Canada’s Research in Motion has been facing increasing pressure to come up with devices that can compete with the iPhone, iPad, and Google’s burgeoning Android ecosystem…and now there are rumblings of a shareholer revolt. An investor has launched a lawsuit against RIM claiming officers failed to disclose adverse information about the company’s financial situation—in violation of U.S. securities law. In essence, the suit claims that RIM offered misleading revenue projections during the time period to retain investors, then scaled back its revenue forecasts, revealing that the company expected more and more of BlackBerry smartphones it sells to be at the lower range of its product line.
The suit seeks unspecified damages on behalf of anyone who purchased RIM stock from December 10, 2010 through April 28, 2011, when RIM lowered its revenue forecast.
RIM claims the allegations are “without merit” and that the company intends to fully defend itself from the suit.

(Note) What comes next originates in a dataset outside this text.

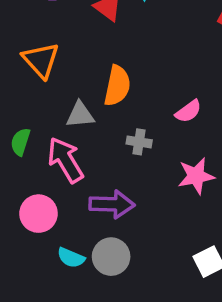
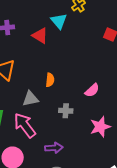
orange semicircle: (117, 86) -> (50, 80), size x0.6
purple arrow: (112, 204) -> (54, 148), size x0.7

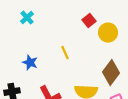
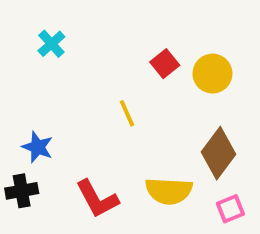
red square: (89, 21) -> (165, 64), moved
blue star: (30, 63) -> (38, 147), moved

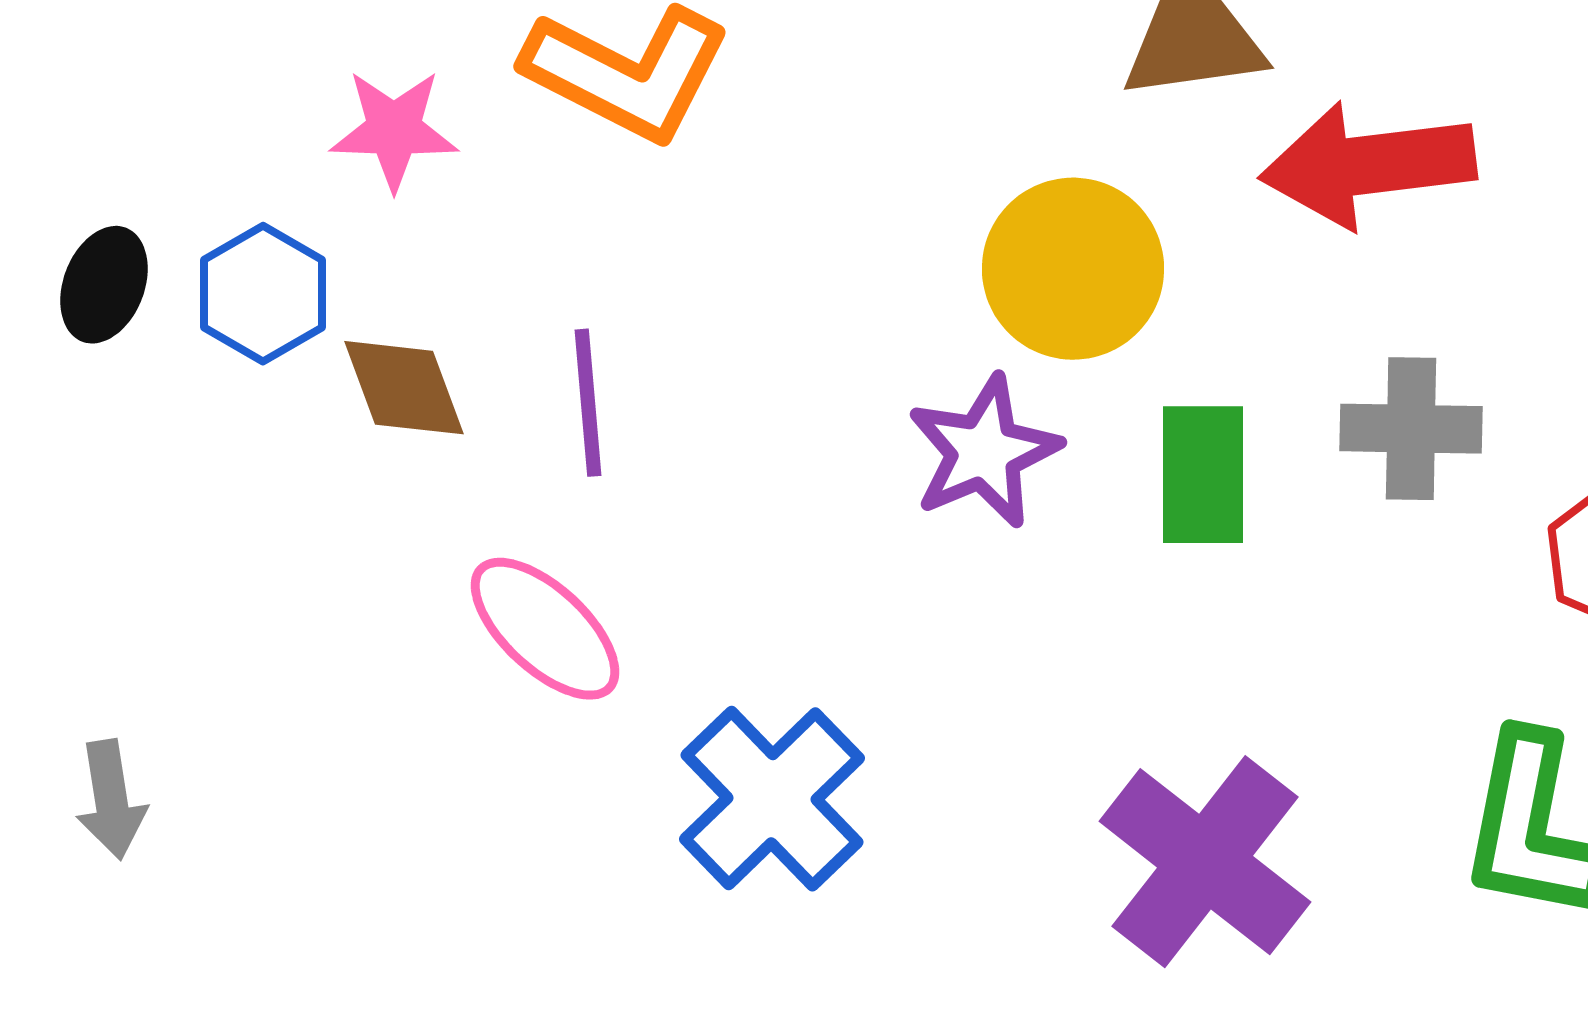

The suit comes as investors are increasingly anxious about RIM and its ability to respond to the success of Android and Apple’s iOS platform. RIM has seen its share price drop as its share of the smartphone market has eroded, and while the company still enjoys a significant customer base (particularly in enterprise and government) an increasing number of those customers are legacy users who have been with RIM for a while. Despite the high-profile launch of the BlackBerry PlayBook, the company doesn’t seem to have been able to mount a competitive response to iOS or Android.
The company’s unusual co-CEO and co-Chairman structure is also drawing scrutiny from investors: Mike Lazaridis and Jim Balsillie are the company’s largest investors, and both occupy the CEO and chairman positions in the company. Some industry watchers feel this arrangement has made RIM’s executive leadership ineffective, and some shareholders are even calling for RIM to jettison one CEO: Northern Securities analyst Sameet Kanade has published an open letter asking RIM to drop Balsillie as co-CEO.
Some are looking to well-known activist investor Carl Icahn to take a significant share in RIM and force changes to the company—although what, exactly, those changes would be remains very unclear. However, despite RIM’s falling stock price, the company has no significant debt, and it would take someone with very deep pockets to buy enough of a stake in RIM to force change.